Où l’on reparle d’Idi Amin Dada
Publié en octobre 2010. Par Jean-Louis de Montesquiou.
Un grand plaisir du voyage, ce sont aussi les livres que l'on peut découvrir sur place. J'ai ainsi trouvé en Ouganda un petit livre (1), écrit par un ancien ministre d'Amin Dada, qui donne un aperçu du fonctionnement de l'intérieur de cette sanglante dictature, mais aussi de la façon dont les technocrates, sous toutes les latitudes, parviennent à s'accommoder des régimes qu'ils servent avec zèle.
Idi Amin a commencé son règne de façon joyeuse et débonnaire (Dada veut dire grand-père !), après avoir délogé son prédécesseur en dictature, Milton Oboté. Mais très vite les Ougandais ont réalisé qu'ils n'avaient guère gagné au change : Idi Amin, qui était probablement illettré, était non seulement un dirigeant incapable, mais c'était aussi un des plus grands psychopathes de l'histoire politique mondiale. Il n'y avait pas que son physique de surdimensionné : sa paranoïa, sa cruauté, sa cupidité, sa voracité sexuelle, son incompétence, dépassaient elles aussi toutes les normes.
Il gouvernait de façon fantasque et imprévisible, en s'appuyant sur les ethnies nilotiques, très minoritaires dans ce pays bantou, et surtout sur l'armée, dont il était issu mais qu'il craignait farouchement.

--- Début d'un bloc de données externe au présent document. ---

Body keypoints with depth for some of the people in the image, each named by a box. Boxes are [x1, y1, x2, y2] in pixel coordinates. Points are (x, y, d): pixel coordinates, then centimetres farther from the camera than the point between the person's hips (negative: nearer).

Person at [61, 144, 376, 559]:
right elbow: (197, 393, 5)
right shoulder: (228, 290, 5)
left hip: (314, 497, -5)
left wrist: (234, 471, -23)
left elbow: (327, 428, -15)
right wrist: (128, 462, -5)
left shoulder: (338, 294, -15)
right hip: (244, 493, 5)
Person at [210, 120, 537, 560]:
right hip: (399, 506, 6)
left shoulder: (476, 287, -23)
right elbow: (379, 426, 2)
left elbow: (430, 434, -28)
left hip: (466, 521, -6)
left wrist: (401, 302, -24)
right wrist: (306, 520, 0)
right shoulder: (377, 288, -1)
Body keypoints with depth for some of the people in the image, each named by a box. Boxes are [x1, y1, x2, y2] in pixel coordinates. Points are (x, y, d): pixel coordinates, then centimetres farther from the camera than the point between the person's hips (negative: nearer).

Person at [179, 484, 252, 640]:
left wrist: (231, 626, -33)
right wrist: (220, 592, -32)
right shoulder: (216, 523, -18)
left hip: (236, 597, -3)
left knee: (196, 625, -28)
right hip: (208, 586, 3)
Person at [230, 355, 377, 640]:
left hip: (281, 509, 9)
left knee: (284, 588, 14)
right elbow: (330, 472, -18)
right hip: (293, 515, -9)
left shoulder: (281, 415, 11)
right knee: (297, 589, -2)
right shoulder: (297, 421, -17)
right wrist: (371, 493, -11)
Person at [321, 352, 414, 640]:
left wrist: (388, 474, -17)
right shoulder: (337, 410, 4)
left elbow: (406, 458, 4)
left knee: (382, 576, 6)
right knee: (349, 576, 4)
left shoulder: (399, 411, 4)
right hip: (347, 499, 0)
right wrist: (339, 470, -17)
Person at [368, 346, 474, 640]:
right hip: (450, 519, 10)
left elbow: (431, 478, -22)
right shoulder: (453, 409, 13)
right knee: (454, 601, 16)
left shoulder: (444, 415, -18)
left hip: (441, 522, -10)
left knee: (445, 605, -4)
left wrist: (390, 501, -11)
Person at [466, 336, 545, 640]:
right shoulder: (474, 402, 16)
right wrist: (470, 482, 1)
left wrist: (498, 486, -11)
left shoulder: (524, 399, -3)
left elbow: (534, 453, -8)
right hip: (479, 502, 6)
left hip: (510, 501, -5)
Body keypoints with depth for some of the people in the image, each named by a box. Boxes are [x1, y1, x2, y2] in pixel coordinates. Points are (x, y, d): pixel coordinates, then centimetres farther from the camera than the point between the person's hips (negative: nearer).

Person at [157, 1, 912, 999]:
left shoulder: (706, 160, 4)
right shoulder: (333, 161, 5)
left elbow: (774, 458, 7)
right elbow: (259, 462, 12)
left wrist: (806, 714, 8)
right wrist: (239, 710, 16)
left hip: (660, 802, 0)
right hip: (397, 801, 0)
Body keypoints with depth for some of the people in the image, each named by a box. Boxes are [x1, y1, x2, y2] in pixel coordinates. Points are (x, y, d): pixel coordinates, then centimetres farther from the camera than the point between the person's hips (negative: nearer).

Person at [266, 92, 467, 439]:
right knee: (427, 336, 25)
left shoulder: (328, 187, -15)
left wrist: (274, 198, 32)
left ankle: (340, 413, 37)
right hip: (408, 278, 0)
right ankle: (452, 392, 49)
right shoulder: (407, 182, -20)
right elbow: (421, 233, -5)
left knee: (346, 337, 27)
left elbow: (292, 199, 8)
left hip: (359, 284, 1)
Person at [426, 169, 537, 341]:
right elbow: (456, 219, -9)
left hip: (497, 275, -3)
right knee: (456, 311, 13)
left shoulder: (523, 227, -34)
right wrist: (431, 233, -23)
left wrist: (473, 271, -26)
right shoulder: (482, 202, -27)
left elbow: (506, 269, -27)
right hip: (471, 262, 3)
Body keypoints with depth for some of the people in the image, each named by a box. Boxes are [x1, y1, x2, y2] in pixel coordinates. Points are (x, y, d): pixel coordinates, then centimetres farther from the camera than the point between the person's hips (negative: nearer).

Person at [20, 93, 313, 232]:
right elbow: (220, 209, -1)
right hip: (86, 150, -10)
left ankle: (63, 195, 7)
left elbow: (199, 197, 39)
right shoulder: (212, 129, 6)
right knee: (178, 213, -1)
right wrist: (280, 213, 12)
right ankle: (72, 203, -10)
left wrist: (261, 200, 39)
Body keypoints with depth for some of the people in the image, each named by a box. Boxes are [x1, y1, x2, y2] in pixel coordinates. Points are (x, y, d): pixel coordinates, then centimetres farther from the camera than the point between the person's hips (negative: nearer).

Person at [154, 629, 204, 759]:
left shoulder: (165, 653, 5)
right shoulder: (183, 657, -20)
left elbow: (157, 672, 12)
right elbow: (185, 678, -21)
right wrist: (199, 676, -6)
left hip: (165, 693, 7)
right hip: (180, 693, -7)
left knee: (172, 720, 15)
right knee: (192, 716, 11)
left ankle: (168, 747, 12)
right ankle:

Longtemps, il a acheté sa complicité en l’ensevelissant sous les bienfaits ; et lorsque l'inflation a dépassé 400 % l’an, il a choisi d'expulser la prospère communauté indienne pour pouvoir en redistribuer les biens aux militaires, achevant de ruiner définitivement le pays. On lui attribue 150 000 victimes, dont beaucoup étaient torturées avant d'être exécutées (« le traitement VIP ») ; et sur celles dont il avait été proche, il aimait pratiquer des « rites de sang » aux confins du cannibalisme. J'ai pu voir, creusée dans une des collines de Kampala, sous l’ancien palais d'Amin, des cellules entourées d’un bassin d’eau dans lequel passait un fort courant électrique. Le dictateur y affamait ses ennemis présumés, leur laissant le choix de mettre eux-mêmes un terme à leurs souffrances.
L'auteur de ce récit édifiant, Henry Kiemba, un des plus proches et des plus efficaces collaborateurs d’Oboté, avait prestement tourné casaque pour servir Amin dès que celui-ci eut déposé son patron dans un énergique coup d'état. Heureuse manœuvre : la carrière de Kiemba a connu pendant les sept ans suivants une progression sans faille, de Secrétaire général du gouvernement à ministre de la Culture, puis de la Santé. Sept ans pendant lesquels il a assisté à l'effondrement complet de l'Etat ougandais, au sein d'un gouvernement qui était une parfaite mascarade (Amin nommait ses ministres en fonction de critères improbables, souvent sexuels, et se défaisait d’eux sous les prétextes les plus inattendus). Sept ans pendant lesquels Kiemba a avalé des couleuvres de dimension tropicale, vu disparaître dans les geôles de Kampala nombre de ses collaborateurs, collègues et amis, et même son propre frère.
Comment donc, peut-on se demander, ce fonctionnaire modèle, éduqué en Angleterre, ambitieux et zélé, doté d'un grand sens de l'Etat, a-t-il pu continuer à servir un tel régime ? Ce livre lève un coin du voile qui couvre un des mystères de l'âme humaine. Le bon M. Kiemba émaille son consternant récit d’ingénues remarques dans ce style : « L'incident était fâcheux, mais ne m'a pas frappé comme étant particulièrement inquiétant » (assassinat d'un officier supérieur, écrasé sous les chenilles d'un tank) ; « Sur le coup, je n'ai pas réalisé la portée de cette décision » (obligation faite aux ministres de prendre un rang militaire et de s'habiller en uniforme) ; « L'opération ne fut pas particulièrement sanglante » (élimination d'officiers d'une tribu hostile) ; « J'ai eu peine à donner crédit à ce récit » (autre acte de répression effroyable) ; « Je décidai de donner à Amin le bénéfice du doute », etc. Tout au plus Kiemba s'interroge-t-il candidement vers la fin du récit : « Dès lors que j'étais si bien informé des agissements d’Amin, pourquoi donc ai-je continué à le servir ? Essentiellement parce que je n'étais pas encore prêt à envisager la seule autre possibilité : l'exil. »
Dont acte. On fait donc huit heures d'avion et l'on croit arriver dans un univers exotique et différent – mais le premier auteur que l'on trouve en rayon, c'est un Papon équatorial. Quelle que soit la latitude, faire carrière demeure une motivation irrésistible.